Barranquilla is quickly earning a well-deserved reputation as the medical centre of Colombia. It has several modern, fully equipped full-service hospitals, dozens of pharmacies, health clinics and a growing army of health practitioners. The educational system places great emphasis on training the technical staff required for its rapidly expanding health care operations. The new comfortable Ernesto Cortissoz airport, named after the Colombian aviation pioneer, connects the city to the rest of the country as well as to the wider world. Once they had flights between Montego Bay and Jamaica.

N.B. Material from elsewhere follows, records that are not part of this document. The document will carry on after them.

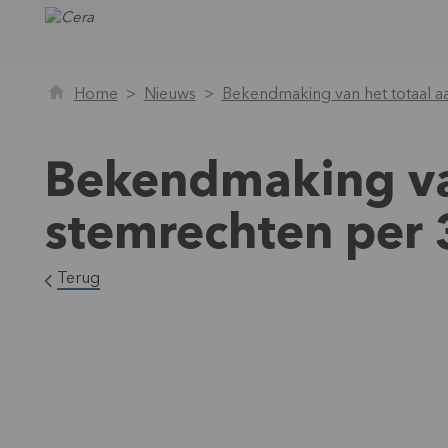
Home
Nieuws
Bekendmaking van het totaal a
Bekendmaking van
stemrechten per
Terug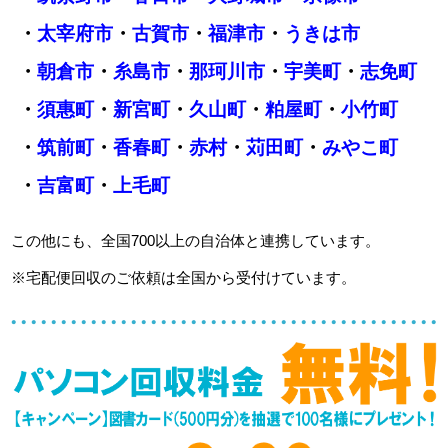
・
太宰府市
・
古賀市
・
福津市
・
うきは市
・
朝倉市
・
糸島市
・
那珂川市
・
宇美町
・
志免町
・
須惠町
・
新宮町
・
久山町
・
粕屋町
・
小竹町
・
筑前町
・
香春町
・
赤村
・
苅田町
・
みやこ町
・
吉富町
・
上毛町
この他にも、全国700以上の自治体と連携しています。
※宅配便回収のご依頼は全国から受付けています。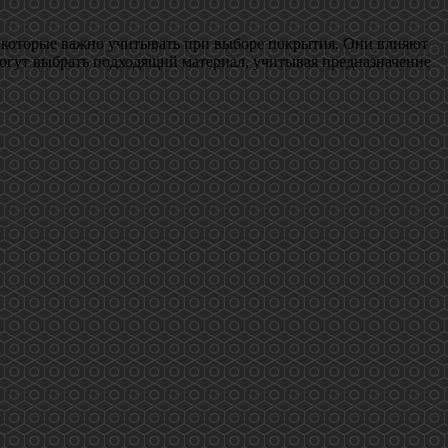
, которые важно учитывать при выборе покрытия. Они влияют
могут выбрать подходящий материал, учитывая предназначение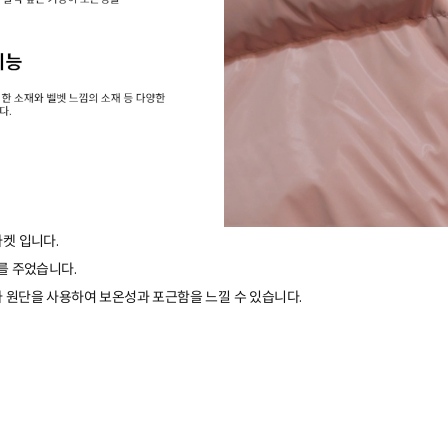
자켓 입니다.
를 주었습니다.
아 원단을 사용하여 보온성과 포근함을 느낄 수 있습니다.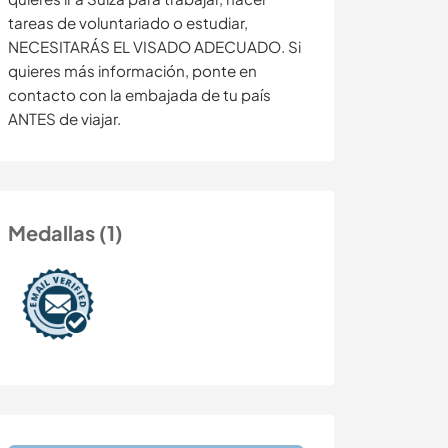
tareas de voluntariado o estudiar,
NECESITARÁS EL VISADO ADECUADO. Si
quieres más información, ponte en
contacto con la embajada de tu país
ANTES de viajar.
Medallas (1)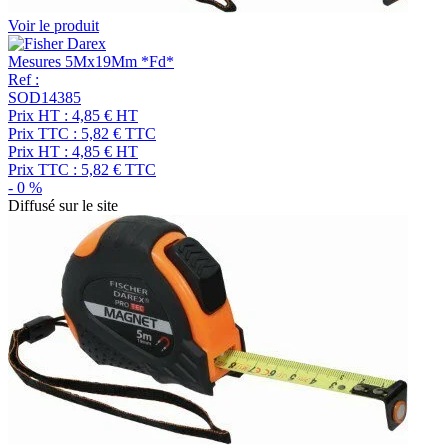
Voir le produit
Mesures 5Mx19Mm *Fd*
Ref :
SOD14385
Prix HT :
4,85
€
HT
Prix TTC :
5,82
€
TTC
Prix HT :
4,85
€
HT
Prix TTC :
5,82
€
TTC
-
0
%
Diffusé sur le site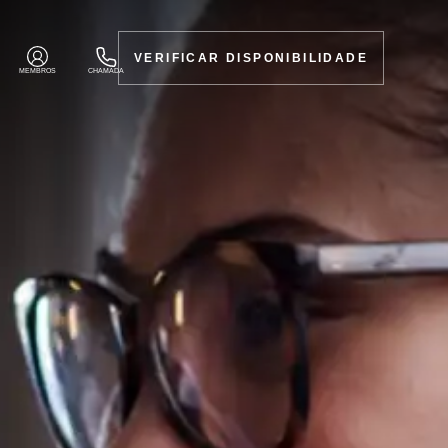
VERIFICAR DISPONIBILIDADE
MEMBROS
CHAMADA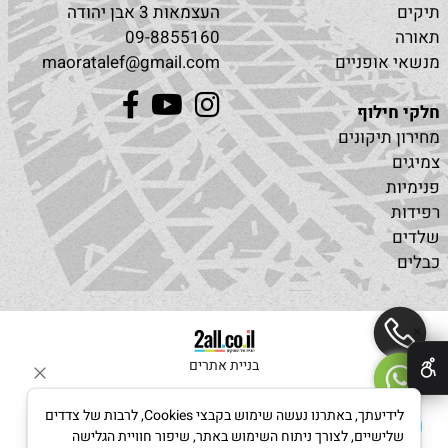
תיקים
העצמאות 3 אבן יהודה
תאורה
09-8855160
מנשאי אופניים
maoratalef@gmail.com
חלקי חילוף
מחירון תיקונים
צמיגים
פנימיות
רפידות
שלדים
כבלים
✕
בניית אתרים
לידיעתך, באתרנו נעשה שימוש בקבצי Cookies, לרבות של צדדים
שלישיים, לצורך ניתוח השימוש באתר, שיפור חוויית הגלישה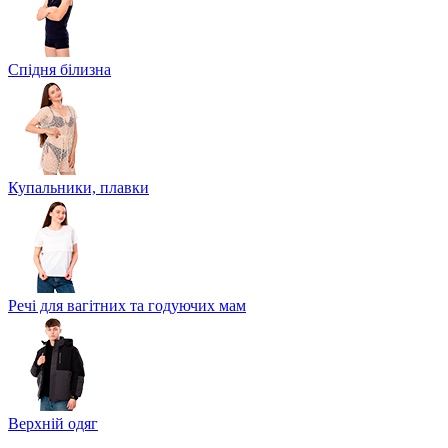
Спідня білизна
Купальники, плавки
Речі для вагітних та годуючих мам
Верхній одяг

The new leaders of Barranquilla are not simple bean-counting materialists narrowly pursuing dreams of ostentatious wealth. They retain and support cultural traditions such as the local carnival (among the longest continuously held in the Americas) and La Cueva, the sort of public café-restaurant frequented by artists, writers and politicians reminiscent of El Botín and the Café Gijón in Madrid. Perhaps nothing better exemplifies the spirit of the city than the new Museo del Caribe, a brilliantly designed, enormously sophisticated museum devoted to the environmental and demographic history as well as the art and culture of the Caribbean coast. It is the sort of museum no self-respecting, independent Caribbean country should be without.